— Только не это! — Николас похлопал себя по переполненному животу.
— Тогда иди танцевать! — подхватил Мидрир в обычной шутливой манере. — А то будем кормить, пока не лопнешь!
— Но я не умею, — смутился мальчик.
— А тут не нужно уметь, — подбодрила его Риана. — Это пляска духов. В ней танцор полагается на ритм музыки и побуждения души, а не на заученные движения. Делай то, что тебе хочется, и это будет правильным. Никто не станет ругать. Обещаю!
Гвидион кивнул. Мидрир указал на блюдо с рогаликами. Николас сдался и вприпрыжку побежал к танцующим. Взрослые брали его за руки и кружили вместе с собой. Осмелев, мальчик принялся скакать под удары барабанов и стук бубнов. Он помахивал длинным хвостом, пальцами изображал на голове рожки и задорно блеял, пытаясь забодать тех, кто подходил к нему слишком близко. Гости хлопали и смеялись.
Впервые в неделю Мардуна Николас не болел и не чувствовал слабости, словно веселье наполняло его силами. Даже родинка напоминала о себе только лёгким зудом.
Но когда праздник закончился и община отправилась на ночёвку, стало как никогда жутко.
— Не бойся! Мы с братом уж сколько праздников мёртвых перевидали, а до сих пор живы, — успокаивала его Риана. — Волшебство Госкенхенджа защитит нас.
— Выбери столб, который тебе нравится, — велел Гвидион.
Николас долго бродил по святилищу и не мог определиться. Его тянуло к столбу с неясытью. Мудрая птица, хозяйка библиотек и хранительница книжных знаний, казалось, она мучается от одиночества и нуждается в нём, зовёт. Но ворон нравился ему не меньше. Он ведь тоже умный и верный. Что-то тёплое, будто тоска по родным, наполняло душу, когда Николас водил пальцами по бороздкам рисунка. Этот покровитель — самый надёжный.
— Хороший выбор. Знаешь, что означает его руна? — спросила Риана, укутывая мальчика в тёплое одеяло и плащ.
Николас внимательно изучил закорючку под вороном.
— На амулете Кишно есть такая же.
— Правильно. "Альгиз" означает защита. Когда всё закончится, я научу тебя читать руны, — погладила она его по щеке и устроилась у соседнего столба, на котором в медной чаще чадил уголёк Неугасимого пламени.

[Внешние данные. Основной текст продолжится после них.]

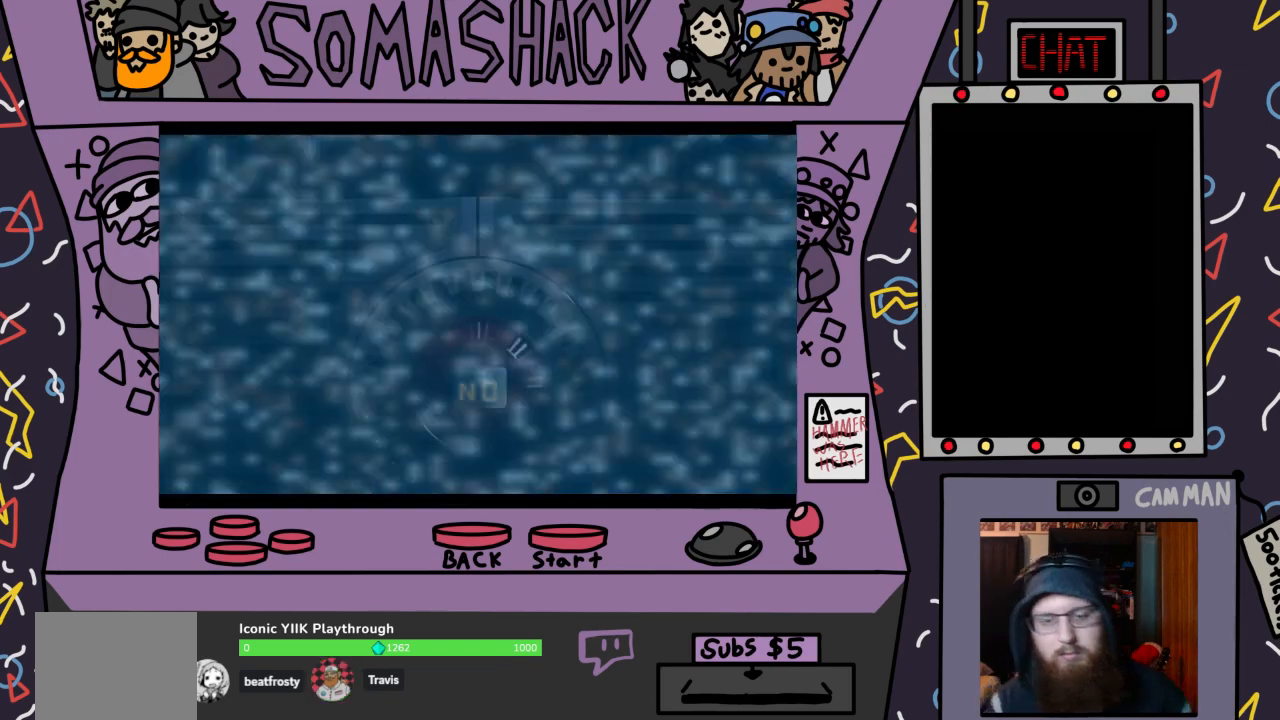
{"buttons": [], "left_stick": "center", "right_stick": "center", "events": []}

Мидрир сел у камня, украшенного клубком омелы, и положил рядом с собой меч.
— Если что, будем отбиваться! — подмигнул он.
— Мидрир! — укорил его Гвидион. — Главное, сидите тихо, не жгите костёр, не разговаривайте, не шевелитесь и даже не засыпайте. Николас, повторяй про себя заклинание: "Не смотри в глаза Мраку, иначе Мрак посмотрит на тебя". С рассветом Неистовый гон уберётся под холмы.
— А что такое Мрак? — Николас не хотел прекращать разговоры и отпускать наставника от себя. Ожидание оказалось куда страшнее бури.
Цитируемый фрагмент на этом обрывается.